Savvy fish farmers zero in on fingerlings to make a fortune

Seven years ago, former President Kibaki’s government, through the Economic Stimulus Programme (ESP), committed about Sh2 billion to jump-start fish farming in the country.

The aim was to achieve an annual growth of 20,000 tonnes, an ambitious target since production then stood a 1,000 tonnes.

This target has not been achieved. The current annual production is about 10,000 tonnes while revenues stand at Sh5 billion, a fifth of the government’s 2017 target.

However, there are several success stories across the country that exemplify the potential in this sector which, if given more State attention, can uplift the livelihoods of thousands of Kenyans.

While the main commercial activity in this sector is rearing fish to maturity, a section of farmers have increasingly (and successfully) branched out to a different subsector, the sale of fingerlings. Tiberius Buteyo, a Bungoma resident, is one such entrepreneur.

The farmer-cum-environmentalist ventured into the fish farming industry in 2004 with just six ponds.

Now, his farm consists of 60 fish ponds 40 are dedicated to the rearing of fingerlings for sale while 20 are for breeding mature fish.

“I used about Sh100,000 to construct the ponds and feed the nearly 1,000 fingerlings of Tilapia and Catfish,” Mr Buteyo, the director of Buteyo Miti Park, told Enterprise. “At the time, it was all trial and error. There was not much educational and technical assistance from the relevant local authorities.”

He also has to contend with fish poisoning, theft and negative cultural beliefs all of which he eventually surmounted but not after incurring heavy losses every so often.

Mr Buteyo harvests between 10,000 and 30,000 fingerlings every two weeks, with the biggest catch realised during wet seasons when the fish population increases at a faster rate.

Each fingerling is sold at up to Sh5 depending on age and size. This amounts to gross sales of between Sh50,000 and Sh150,000 every fortnight, exemplifying how lucrative the venture is. “There has been a good market for breeders locally. Farmers are increasingly investing in fish farming as it is less expensive than traditional cash crop farming,” he told the Business Daily.

“I get orders from middlemen, who resell them to potential farmers, and the fisheries ministry for distribution.”

His 20 production ponds have about 6,000 fish which he sells for at least Sh150 each on the wholesale market. When harvesting mature fish, Mr Buteyo culls fingerlings and places them in their appropriate ponds, ensuring that his farm is self-sufficient.

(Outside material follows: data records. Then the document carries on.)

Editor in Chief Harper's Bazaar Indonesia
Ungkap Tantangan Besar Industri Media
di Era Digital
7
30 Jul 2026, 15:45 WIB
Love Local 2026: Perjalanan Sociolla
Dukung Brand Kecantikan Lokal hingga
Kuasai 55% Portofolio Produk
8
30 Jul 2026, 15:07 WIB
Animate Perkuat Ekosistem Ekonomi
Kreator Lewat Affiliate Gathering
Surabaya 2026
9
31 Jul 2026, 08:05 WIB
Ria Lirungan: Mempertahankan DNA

Kiarie Kahareri, the Bungoma County fisheries officer, told Enterprise that the county had a total of 2,650 ponds run by 2,200 farmers by the end of last year.

“Fish farming is relatively easy compared to any other forms of farming. You do not have to be near a river it is possible to do it at residential homes using a borehole or rain water,” he said.

Successful case study

Farmers in the county are now receiving training on pond management, giving them a chance to interact and exchange ideas with peers from various regions.

Another successful case study in fish breeding is Ms Lucy Ndung’u, a resident of Kiambu who makes Sh250,000 in net profit every month from just five ponds.

Ms Ndung’u, a member of the Githunguri Fish Breeders Association, rears both tilapia and trout species but prefers the latter since they mature faster.

On average, she sells 3,000 fingerlings every month but demand is double that amount. A trout fingerling retails at S3 while tilapia goes for Sh12.

“I have been unable to satisfy market demand since my supply orders are only halfway met. I am forced to keep many of my clients on the waiting list,” Ms Ndung’u told Enterprise.

“I urge more breeders to seek income refuge in this sector.” Ms Ndung’u’s fellow association member Agnes Gathecha, also a resident of Kiambu, says she has in the past two years made a profit of S.6 million from her 12 ponds selling both mature fish and fingerlings.

She, however, says the country needs a well-structured market and reduction in red tape experienced by aspiring breeders seeking certification.

Aquaculture provides up to 24 per cent of the country’s total fish production, with the remaining percentage coming from lakes and oceans.

In 2012, Kenya’s fish industry had an average producer value of Sh1.2 billion supporting the livelihood of about 500 000 people. This has since grown to Sh5 billion income with the number of people depending on the sector growing by 700,000.